Felicity squeezed her eyes shut. "You have done enough. My God, Elise, when I think that you were blackmailed into a marriage because of what I did … "
Elise grabbed her hand. "Dearest, that was not your fault. You defended yourself and I'm glad you did. That my late husband discovered that information and blackmailed me into a marriage with it is not your fault."
Felicity forced herself to look at her friend, but as earnest as Elise appeared, Felicity couldn't fully accept what she said. Elise said the past wasn't her fault, but Felicity was the one who had pulled the trigger. Because of that her brother Lucien had suffered, losing the love of his life for many years. Elise had suffered in her own unhappy marriage.
The consequences for Felicity's actions had damaged her family greatly. And they went on and on, it seemed. She glanced at John and Celia again, then her gaze moved to her other brother, Gray, and his wife Rosalinde, who stood at the window, talking about obviously serious subjects. If the truth came out, their family would be destroyed by scandal. Gray's business might suffer. They would all be shunned from good Society.
Elise sighed. "I hoped, of course, that when my husband died, the secret and all its ramifications died with him."
"A hope in vain, it seems," Felicity mused. "He kept a book with all his secrets. What kind of man does that?"
"A man like the late Duke of Kirkford, it seems," Elise said, her tone bitter. "A small, bastard of a man who liked to hurt people for sport."
"And now his cousin has that book. It may be in code, but John says all codes can be broken, and he would know, wouldn't he? Having been a spy."
Elise touched her arm again. "Look at me."
Felicity forced herself to do so and found her friend's expression to be gentle and kind. More than she deserved.
"We are going to do everything in our power to stop this man from harming you. Gray and John and Stenfax … they love you and they'll protect you, as will Rosalinde and Celia and I. We are family and you are not alone."

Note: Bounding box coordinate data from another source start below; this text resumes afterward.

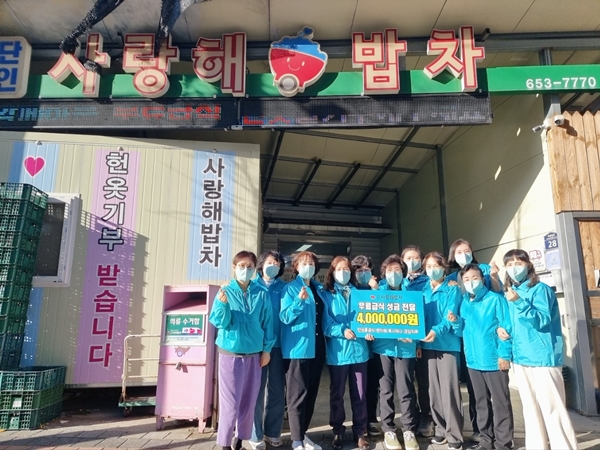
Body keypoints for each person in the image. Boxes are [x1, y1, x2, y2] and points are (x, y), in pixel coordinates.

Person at [499, 249, 577, 450]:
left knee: (552, 408)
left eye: (518, 263)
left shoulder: (540, 290)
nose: (514, 268)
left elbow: (542, 320)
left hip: (543, 357)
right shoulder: (510, 293)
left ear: (528, 265)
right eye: (509, 265)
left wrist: (519, 302)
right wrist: (502, 330)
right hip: (521, 357)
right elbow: (511, 324)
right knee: (530, 409)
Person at [209, 251, 275, 450]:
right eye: (241, 266)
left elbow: (268, 322)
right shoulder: (225, 291)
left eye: (249, 267)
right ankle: (224, 444)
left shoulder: (261, 292)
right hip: (230, 354)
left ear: (255, 269)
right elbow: (219, 322)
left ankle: (239, 441)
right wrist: (222, 305)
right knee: (230, 403)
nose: (245, 270)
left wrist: (267, 350)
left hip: (254, 354)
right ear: (234, 268)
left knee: (249, 401)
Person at [452, 263, 514, 450]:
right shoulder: (464, 301)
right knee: (480, 403)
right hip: (473, 361)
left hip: (494, 360)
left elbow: (506, 328)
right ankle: (486, 441)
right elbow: (461, 332)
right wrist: (455, 322)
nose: (471, 282)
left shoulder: (495, 299)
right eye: (466, 279)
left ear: (483, 279)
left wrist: (504, 355)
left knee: (500, 403)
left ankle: (503, 443)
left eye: (475, 278)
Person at [447, 238, 501, 443]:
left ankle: (501, 435)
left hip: (487, 337)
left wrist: (493, 277)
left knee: (496, 393)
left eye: (466, 250)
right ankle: (480, 430)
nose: (463, 254)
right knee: (474, 389)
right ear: (453, 256)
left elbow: (498, 294)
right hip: (465, 336)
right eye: (459, 252)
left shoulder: (485, 270)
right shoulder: (451, 277)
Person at [371, 254, 420, 450]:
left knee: (406, 389)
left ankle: (408, 429)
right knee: (386, 390)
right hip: (383, 348)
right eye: (389, 270)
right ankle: (388, 429)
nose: (393, 274)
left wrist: (414, 338)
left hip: (406, 349)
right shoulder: (377, 293)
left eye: (397, 270)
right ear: (384, 273)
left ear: (404, 272)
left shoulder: (413, 294)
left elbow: (420, 322)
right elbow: (368, 318)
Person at [322, 256, 371, 450]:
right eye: (339, 269)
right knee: (337, 394)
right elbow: (326, 323)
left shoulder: (359, 293)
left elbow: (369, 318)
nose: (343, 272)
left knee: (360, 393)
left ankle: (360, 432)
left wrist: (370, 330)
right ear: (332, 272)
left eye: (346, 269)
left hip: (359, 351)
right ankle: (338, 431)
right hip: (338, 352)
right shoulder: (326, 294)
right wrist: (341, 330)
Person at [280, 251, 326, 450]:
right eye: (304, 263)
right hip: (297, 349)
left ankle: (303, 434)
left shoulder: (319, 289)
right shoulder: (290, 289)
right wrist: (298, 301)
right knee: (297, 396)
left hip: (317, 349)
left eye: (311, 263)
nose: (308, 266)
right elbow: (285, 317)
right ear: (296, 267)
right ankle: (296, 440)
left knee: (311, 394)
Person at [421, 251, 464, 450]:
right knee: (433, 390)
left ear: (444, 267)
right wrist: (416, 341)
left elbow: (450, 315)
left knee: (450, 390)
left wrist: (436, 331)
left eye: (436, 266)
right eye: (428, 266)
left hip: (447, 345)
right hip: (427, 344)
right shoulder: (423, 290)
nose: (432, 270)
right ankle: (440, 429)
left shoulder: (452, 289)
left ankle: (454, 434)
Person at [250, 251, 287, 450]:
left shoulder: (284, 288)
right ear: (262, 264)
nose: (274, 266)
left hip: (278, 346)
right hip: (256, 346)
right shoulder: (252, 285)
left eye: (277, 263)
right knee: (256, 390)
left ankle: (272, 432)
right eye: (270, 262)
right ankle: (255, 433)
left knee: (277, 390)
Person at [401, 245, 432, 438]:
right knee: (406, 384)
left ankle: (426, 417)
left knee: (423, 382)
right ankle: (410, 418)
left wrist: (419, 343)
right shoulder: (398, 282)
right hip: (402, 343)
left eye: (415, 258)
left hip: (423, 341)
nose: (412, 262)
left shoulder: (428, 282)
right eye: (408, 258)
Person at [351, 254, 382, 437]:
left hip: (376, 347)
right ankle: (358, 423)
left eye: (367, 269)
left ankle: (371, 419)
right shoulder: (351, 289)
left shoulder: (378, 287)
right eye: (359, 270)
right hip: (357, 346)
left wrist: (375, 289)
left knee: (373, 385)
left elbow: (385, 309)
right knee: (357, 388)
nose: (363, 273)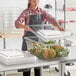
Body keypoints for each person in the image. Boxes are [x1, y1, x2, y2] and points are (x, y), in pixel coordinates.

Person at [15, 0, 64, 76]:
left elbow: (52, 19)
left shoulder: (42, 12)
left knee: (39, 66)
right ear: (29, 1)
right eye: (34, 1)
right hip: (28, 42)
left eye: (37, 1)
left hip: (39, 42)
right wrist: (24, 26)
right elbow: (17, 23)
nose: (36, 3)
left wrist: (59, 26)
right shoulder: (26, 12)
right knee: (27, 65)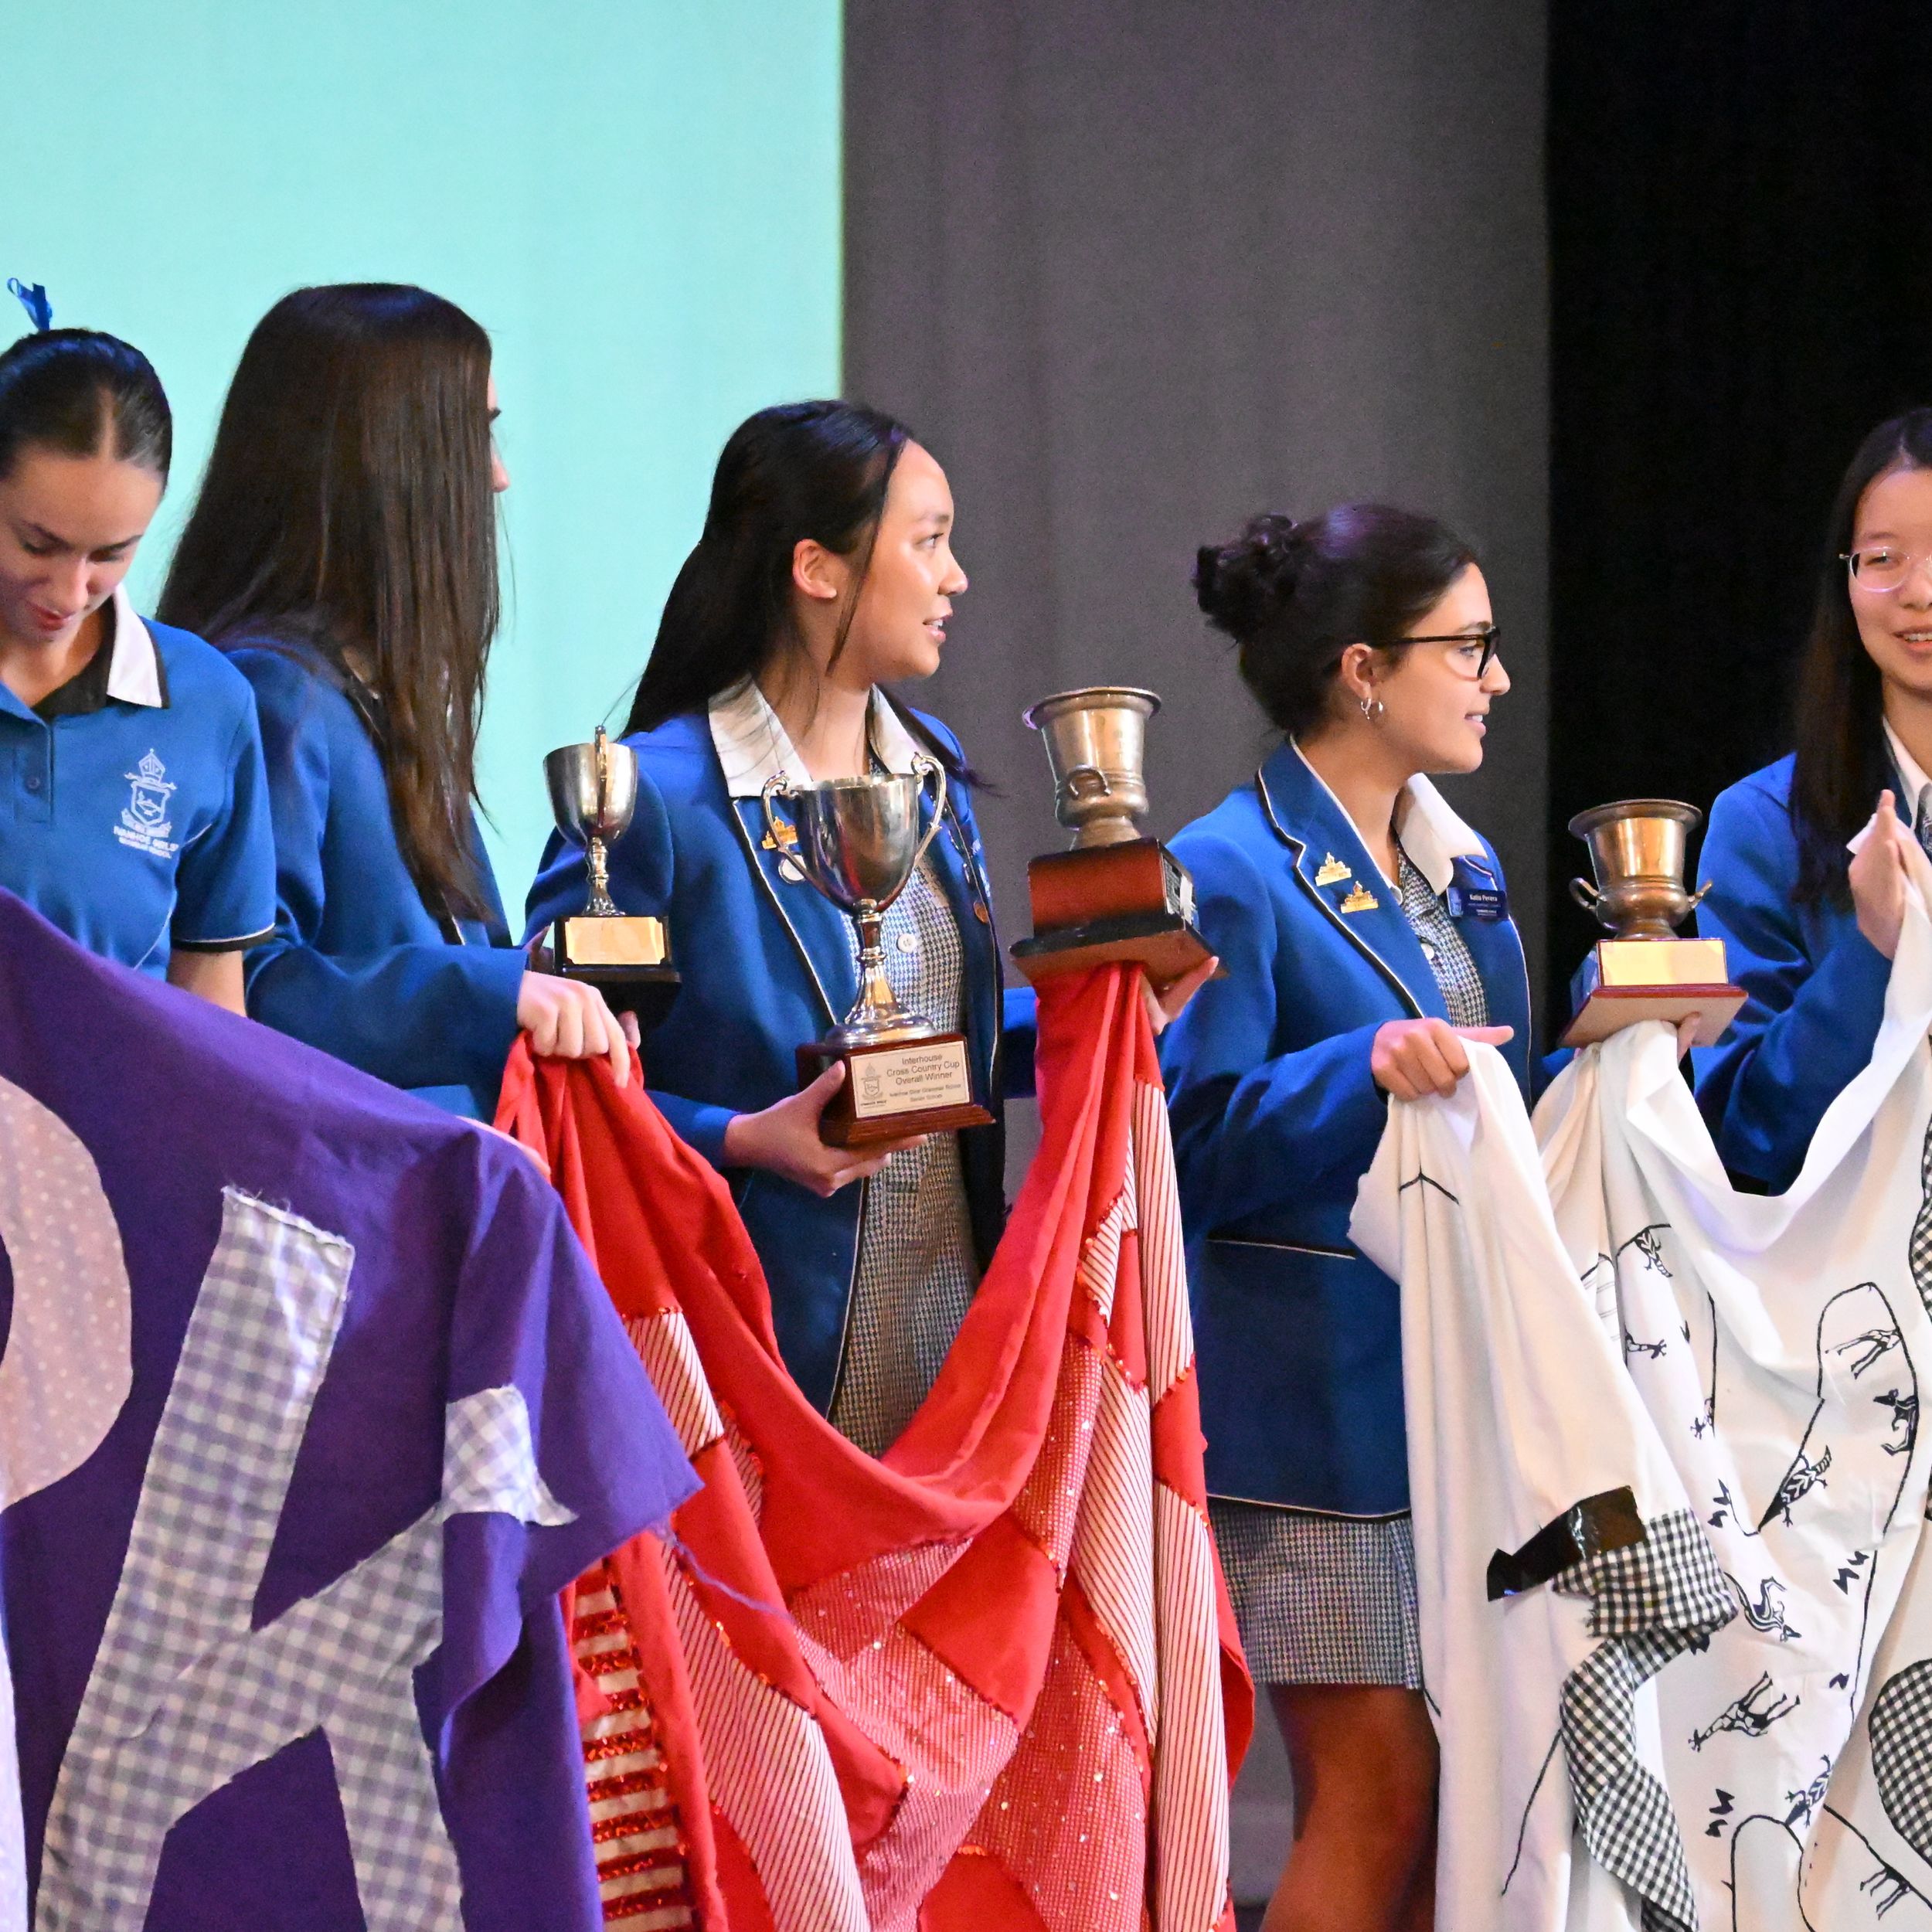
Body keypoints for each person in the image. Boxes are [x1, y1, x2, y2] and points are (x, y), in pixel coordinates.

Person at [526, 400, 1211, 1451]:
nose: (956, 577)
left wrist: (1103, 1017)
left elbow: (923, 1040)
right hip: (742, 1358)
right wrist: (740, 1138)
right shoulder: (655, 791)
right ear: (817, 568)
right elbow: (556, 1092)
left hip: (949, 1341)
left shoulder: (930, 765)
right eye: (929, 542)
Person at [1158, 506, 1526, 1932]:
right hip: (1311, 1413)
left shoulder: (1458, 865)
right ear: (1364, 669)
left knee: (1459, 1807)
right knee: (1379, 1791)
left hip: (1455, 1394)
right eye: (1469, 647)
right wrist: (1355, 1067)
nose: (1496, 678)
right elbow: (1184, 1146)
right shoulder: (1229, 866)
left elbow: (1486, 1089)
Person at [158, 283, 630, 1119]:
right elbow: (247, 983)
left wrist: (548, 1002)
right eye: (474, 436)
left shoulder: (369, 690)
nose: (499, 477)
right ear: (386, 462)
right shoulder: (275, 692)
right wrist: (493, 993)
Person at [0, 314, 274, 1009]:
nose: (70, 593)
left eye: (110, 555)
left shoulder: (208, 704)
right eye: (37, 545)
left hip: (109, 1087)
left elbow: (211, 1003)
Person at [1695, 408, 1932, 1191]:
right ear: (1847, 580)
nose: (1919, 593)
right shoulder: (1763, 824)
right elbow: (1748, 1134)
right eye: (1883, 558)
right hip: (1853, 1262)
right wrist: (1872, 949)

Felicity smiled at her, for she adored Elise for saying such lovely things. But in her heart, she knew her friend was wrong. Felicity was alone. She had been alone for years, she'd made sure of it. She kept herself separate, her interactions on the surface. She never let anyone truly close to her.
It was better that way. She'd learned that if nothing else in her twenty-four years on this earth.
She squeezed Elise's arm and slipped back to her place with John and Celia, leaning over the papers he was examining in the hopes that she could discover something within them that would help them find that book of secrets that could destroy her life and the lives of all those she loved.